Como escreveu o jornal Marca, o selecionador foi o maior responsável pela grande campanha da Espanha neste Europeu. Montou uma equipa que funcionou “como um relógio suíço dentro e fora do campo”. A paz e a convivência na comitiva durante mês e meio foi tanta que “a Espanha não parecia uma concentração, mas antes um retiro de yoga”. Nem uma polémica num conjunto onde se misturaram a perfeição da juventude e irreverência de Lamine Yamal e Nico Williams, com a experiência de Morata, Rodri e Carvajal.

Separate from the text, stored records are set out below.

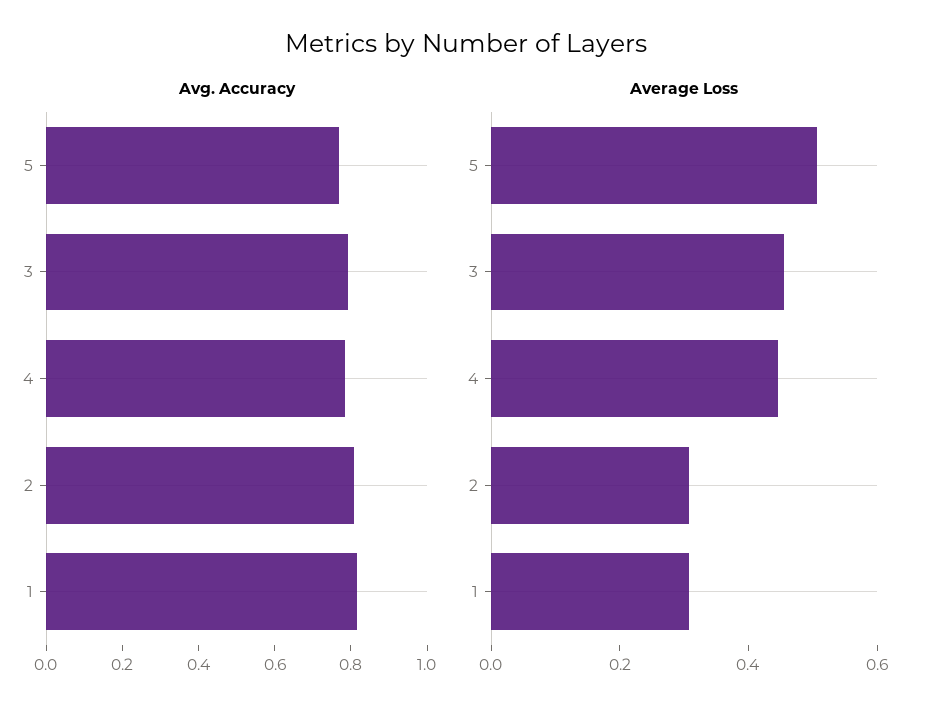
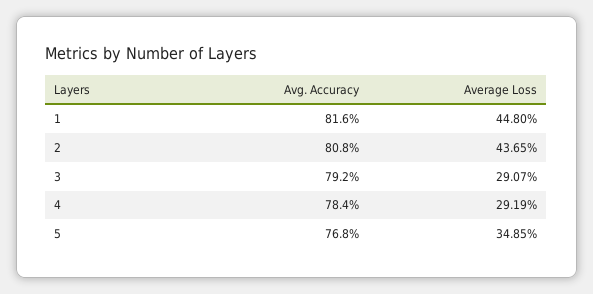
  {
    "Avg. Accuracy": {
      "5": 0.768,
      "3": 0.792,
      "4": 0.784,
      "2": 0.808,
      "1": 0.816
    },
    "Average Loss": {
-     "5": 0.5,
+     "5": 0.3485,
-     "3": 0.45,
+     "3": 0.2907,
-     "4": 0.45,
+     "4": 0.2919,
-     "2": 0.3,
+     "2": 0.4365,
-     "1": 0.3
+     "1": 0.448
    }
  }

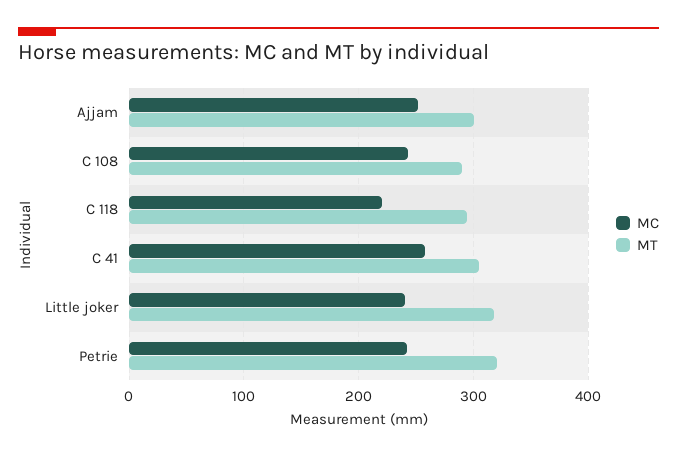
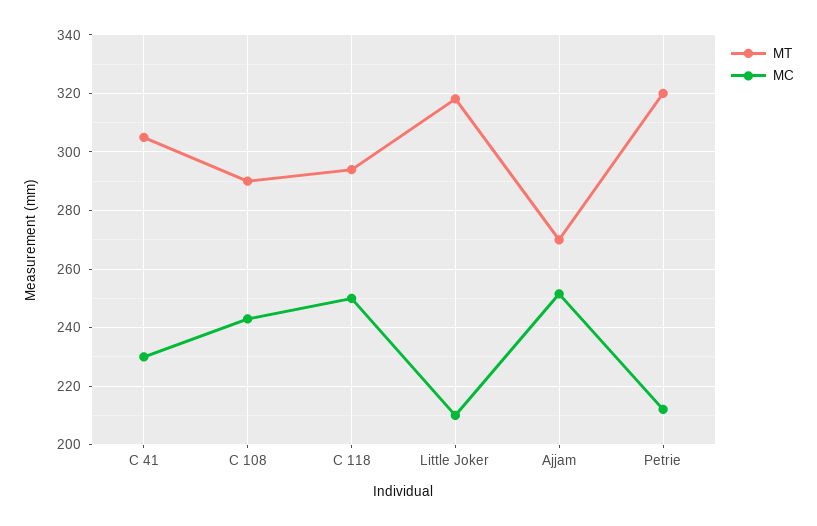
  {
    "MC": {
      "Ajjam": 252.5,
      "C 108": 242.5,
-     "C 118": 220,
+     "C 118": 250,
-     "C 41": 260,
+     "C 41": 230,
-     "Little joker": 240,
+     "Little joker": 210,
-     "Petrie": 240
+     "Petrie": 212.5
    },
    "MT": {
-     "Ajjam": 300,
+     "Ajjam": 270,
      "C 108": 290,
      "C 118": 295,
      "C 41": 305,
      "Little joker": 317.5,
      "Petrie": 320
    }
  }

Filho de um marinheiro e de uma comercial, homem de família (tem três filhos e um casamento duradouro) e de fé, fã de Julio Iglesias, e com apetência especial para desenvolver novos talentos, De la Fuente está desde 2013 ao serviço da Federação Espanhola. Quando foi convidado para o cargo de selecionador nacional, rompeu com alguns vícios, sobretudo na hora de fazer as convocatórias, sem medo de apostar em jovens, e num sistema de jogo diferente.

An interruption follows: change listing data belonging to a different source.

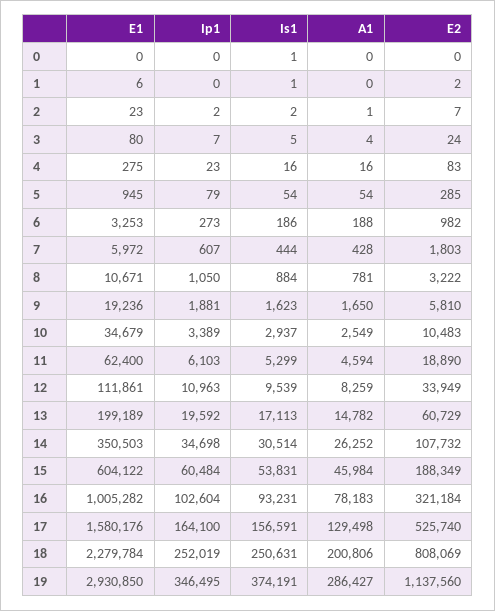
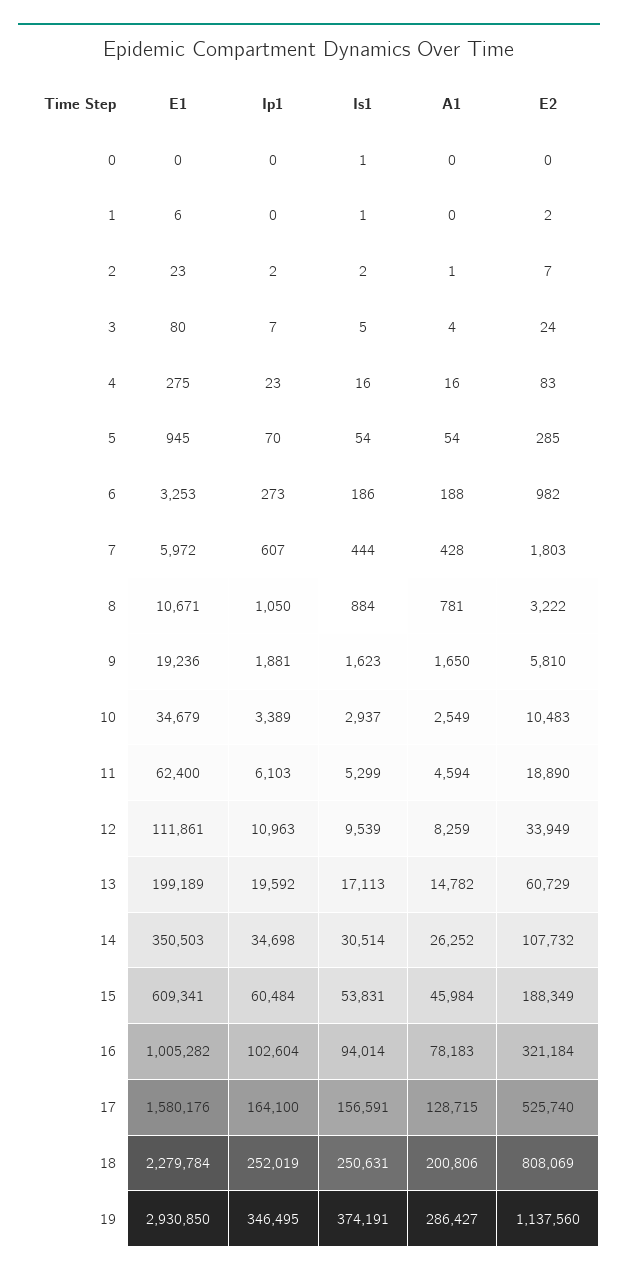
  {
    "E1": {
      "0": 0,
      "1": 6,
      "2": 23,
      "3": 80,
      "4": 275,
      "5": 945,
      "6": 3253,
      "7": 5972,
      "8": 10671,
      "9": 19236,
      "10": 34679,
      "11": 62400,
      "12": 111861,
      "13": 199189,
      "14": 350503,
-     "15": 604122,
+     "15": 609341,
      "16": 1005282,
      "17": 1580176,
      "18": 2279784,
      "19": 2930850
    },
    "Ip1": {
      "0": 0,
      "1": 0,
      "2": 2,
      "3": 7,
      "4": 23,
-     "5": 79,
+     "5": 70,
      "6": 273,
      "7": 607,
      "8": 1050,
      "9": 1881,
      "10": 3389,
      "11": 6103,
      "12": 10963,
      "13": 19592,
      "14": 34698,
      "15": 60484,
      "16": 102604,
      "17": 164100,
      "18": 252019,
      "19": 346495
    },
    "Is1": {
      "0": 1,
      "1": 1,
      "2": 2,
      "3": 5,
      "4": 16,
      "5": 54,
      "6": 186,
      "7": 444,
      "8": 884,
      "9": 1623,
      "10": 2937,
      "11": 5299,
      "12": 9539,
      "13": 17113,
      "14": 30514,
      "15": 53831,
-     "16": 93231,
+     "16": 94014,
      "17": 156591,
      "18": 250631,
      "19": 374191
    },
    "A1": {
      "0": 0,
      "1": 0,
      "2": 1,
      "3": 4,
      "4": 16,
      "5": 54,
      "6": 188,
      "7": 428,
      "8": 781,
      "9": 1650,
      "10": 2549,
      "11": 4594,
      "12": 8259,
      "13": 14782,
      "14": 26252,
      "15": 45984,
      "16": 78183,
-     "17": 129498,
+     "17": 128715,
      "18": 200806,
      "19": 286427
    },
    "E2": {
      "0": 0,
      "1": 2,
      "2": 7,
      "3": 24,
      "4": 83,
      "5": 285,
      "6": 982,
      "7": 1803,
      "8": 3222,
      "9": 5810,
      "10": 10483,
      "11": 18890,
      "12": 33949,
      "13": 60729,
      "14": 107732,
      "15": 188349,
      "16": 321184,
      "17": 525740,
      "18": 808069,
      "19": 1137560
    }
  }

O início não foi fácil e o treinador teve de lidar com um turbilhão de acontecimentos, logo à partida com o escândalo de Luis Rubiales, antigo presidente da Real Federação Espanhola que deixou o cargo após o polémico beijo não-consentido a Jennifer Hermoso na final do Mundial Feminino de 2013, que abriu profundas feridas no organismo. E também com críticas por ter deixado de fora alguns jogadores que, para a opinião pública, mereciam ser chamados.
Indiferente, trabalhou à sua maneira, sempre discreto. E um ano antes do Euro, em julho de 2023, deu a primeira grande prova do seu trabalho, com a conquista da Liga das Nações. Mas o teste de fogo era o Euro2024 e ainda reinava desconfiança.
Um novo modelo de jogo
Quando a 7 de junho anunciou a lista de convocados para o Europeu, ficou evidente a aposta nos jovens, muitos deles com quem já tinha trabalhado nos escalões mais baixos. E com uma grande novidade: sem receios, chamou Lamine Yamal, jovem do Barcelona de 16 anos, que viria a ser eleito o Melhor Jogador do torneio.
Depois foi o que se viu. Desde a fase de grupos que a Espanha mostrou o melhor futebol. Sem abandonar completamente os conceitos do famoso tiki taka, que privilegia a posse de bola, tornou a seleção espanhola uma máquina de futebol ofensivo, rápida, de pressão alta, a apostar nos ataques pelas alas e onde cada jogador sabia perfeitamente a sua função. Uma equipa onde Rodri (eleito o Melhor Jogador do Europeu) e Fabián Ruiz funcionavam como maestros, mas depois a velocidade nas alas, a criatividade e a responsabilidades das ações ofensivas entregues aos jovens Nico Williams e Lamine Yamal. Um onze onde também Dani Olmo (26 anos) esteve em destaque.
Tudo funcionou na perfeição e o final não poderia ser mais feliz. No jogo decisivo contra a Inglaterra, a Espanha venceu por 2-1, mais uma vez com o dedo de De la Fuente, que aos 68 minutos fez saltar do banco Oyarzabal, que viria a marcar o golo da vitória.
“Estou muito orgulhoso destes jogadores. Podemos continuar a crescer, sobretudo com um grupo de futebolistas como este, que não se cansa de melhorar, de competir, de ganhar. Sabíamos que vínhamos para ganhar, e conseguimos. Não sei se dava para ser melhor”, desabafou após a final.
“Sempre disse que a vida acaba por recompensar todos os que trabalham. Se se é honesto, trabalhador, honrado, a vida dá algo de volta. No futebol, é igual. Há muito trabalho por detrás deste sucesso, com muitos anos a trabalhar na federação e uma equipa técnica fantástica”, acrescentou.
O próximo objetivo é o Mundial2026, onde a Espanha vai entrar mais respeitada pelos adversários do que nunca. Tal como o selecionador, que passou definitiva- mente de Luis de la Quem? a Don Luis de la Cuarta, em alusão aos quatro títulos europeus da Espanha.